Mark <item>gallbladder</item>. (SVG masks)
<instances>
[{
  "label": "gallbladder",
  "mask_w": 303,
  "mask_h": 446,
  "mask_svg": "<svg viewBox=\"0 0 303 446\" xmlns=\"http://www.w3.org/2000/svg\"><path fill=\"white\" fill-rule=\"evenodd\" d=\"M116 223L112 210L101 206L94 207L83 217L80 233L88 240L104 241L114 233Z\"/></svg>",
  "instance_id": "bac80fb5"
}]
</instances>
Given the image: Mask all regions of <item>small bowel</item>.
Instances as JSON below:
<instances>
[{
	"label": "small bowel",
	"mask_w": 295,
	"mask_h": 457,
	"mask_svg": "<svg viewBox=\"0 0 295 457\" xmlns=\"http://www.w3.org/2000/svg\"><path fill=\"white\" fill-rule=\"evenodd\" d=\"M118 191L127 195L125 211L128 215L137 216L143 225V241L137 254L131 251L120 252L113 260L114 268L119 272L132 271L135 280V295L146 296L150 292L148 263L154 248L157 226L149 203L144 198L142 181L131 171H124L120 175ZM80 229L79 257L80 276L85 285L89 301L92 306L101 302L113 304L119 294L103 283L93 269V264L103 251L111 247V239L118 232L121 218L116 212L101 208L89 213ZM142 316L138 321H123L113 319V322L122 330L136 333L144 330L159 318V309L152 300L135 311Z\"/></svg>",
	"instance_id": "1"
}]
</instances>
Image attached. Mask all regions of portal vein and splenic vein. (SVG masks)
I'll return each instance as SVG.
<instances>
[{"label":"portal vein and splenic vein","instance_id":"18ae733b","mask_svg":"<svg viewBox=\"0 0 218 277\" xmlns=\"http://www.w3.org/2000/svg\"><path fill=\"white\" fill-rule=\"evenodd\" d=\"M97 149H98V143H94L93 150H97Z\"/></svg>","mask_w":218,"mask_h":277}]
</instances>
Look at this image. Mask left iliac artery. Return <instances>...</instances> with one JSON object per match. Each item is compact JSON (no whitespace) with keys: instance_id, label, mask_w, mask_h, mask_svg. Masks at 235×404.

◇ ◇ ◇ ◇ ◇

- [WRITTEN TASK]: Reproduce every record above verbatim, character for character, with the original line breaks and ordering intact.

- [RESULT]:
Mark <item>gallbladder</item>. (SVG masks)
<instances>
[{
  "label": "gallbladder",
  "mask_w": 303,
  "mask_h": 446,
  "mask_svg": "<svg viewBox=\"0 0 303 446\" xmlns=\"http://www.w3.org/2000/svg\"><path fill=\"white\" fill-rule=\"evenodd\" d=\"M116 223L112 210L101 206L94 207L83 217L80 233L88 240L104 241L114 233Z\"/></svg>",
  "instance_id": "bac80fb5"
}]
</instances>
Given the image: Mask all regions of <item>small bowel</item>.
Instances as JSON below:
<instances>
[{
	"label": "small bowel",
	"mask_w": 295,
	"mask_h": 457,
	"mask_svg": "<svg viewBox=\"0 0 295 457\" xmlns=\"http://www.w3.org/2000/svg\"><path fill=\"white\" fill-rule=\"evenodd\" d=\"M118 191L127 195L125 211L128 215L137 216L143 225V241L137 254L131 251L120 252L113 260L114 268L119 272L132 271L135 280V295L146 296L150 292L148 263L154 248L157 226L149 203L144 198L142 181L131 171H124L120 175ZM80 229L79 257L80 276L85 285L89 301L92 306L101 302L113 304L119 294L103 283L93 269V264L103 251L111 247V239L118 232L121 218L116 212L101 208L89 213ZM142 316L138 321H123L113 319V322L122 330L136 333L144 330L159 318V309L152 300L135 311Z\"/></svg>",
	"instance_id": "1"
}]
</instances>
Image attached. Mask all regions of portal vein and splenic vein. (SVG masks)
I'll return each instance as SVG.
<instances>
[{"label":"portal vein and splenic vein","instance_id":"18ae733b","mask_svg":"<svg viewBox=\"0 0 218 277\" xmlns=\"http://www.w3.org/2000/svg\"><path fill=\"white\" fill-rule=\"evenodd\" d=\"M97 149H98V143H94L93 150H97Z\"/></svg>","mask_w":218,"mask_h":277}]
</instances>
Look at this image. Mask left iliac artery. Return <instances>...</instances> with one JSON object per match. Each item is compact JSON (no whitespace) with keys: instance_id, label, mask_w, mask_h, mask_svg. Masks at 235×404.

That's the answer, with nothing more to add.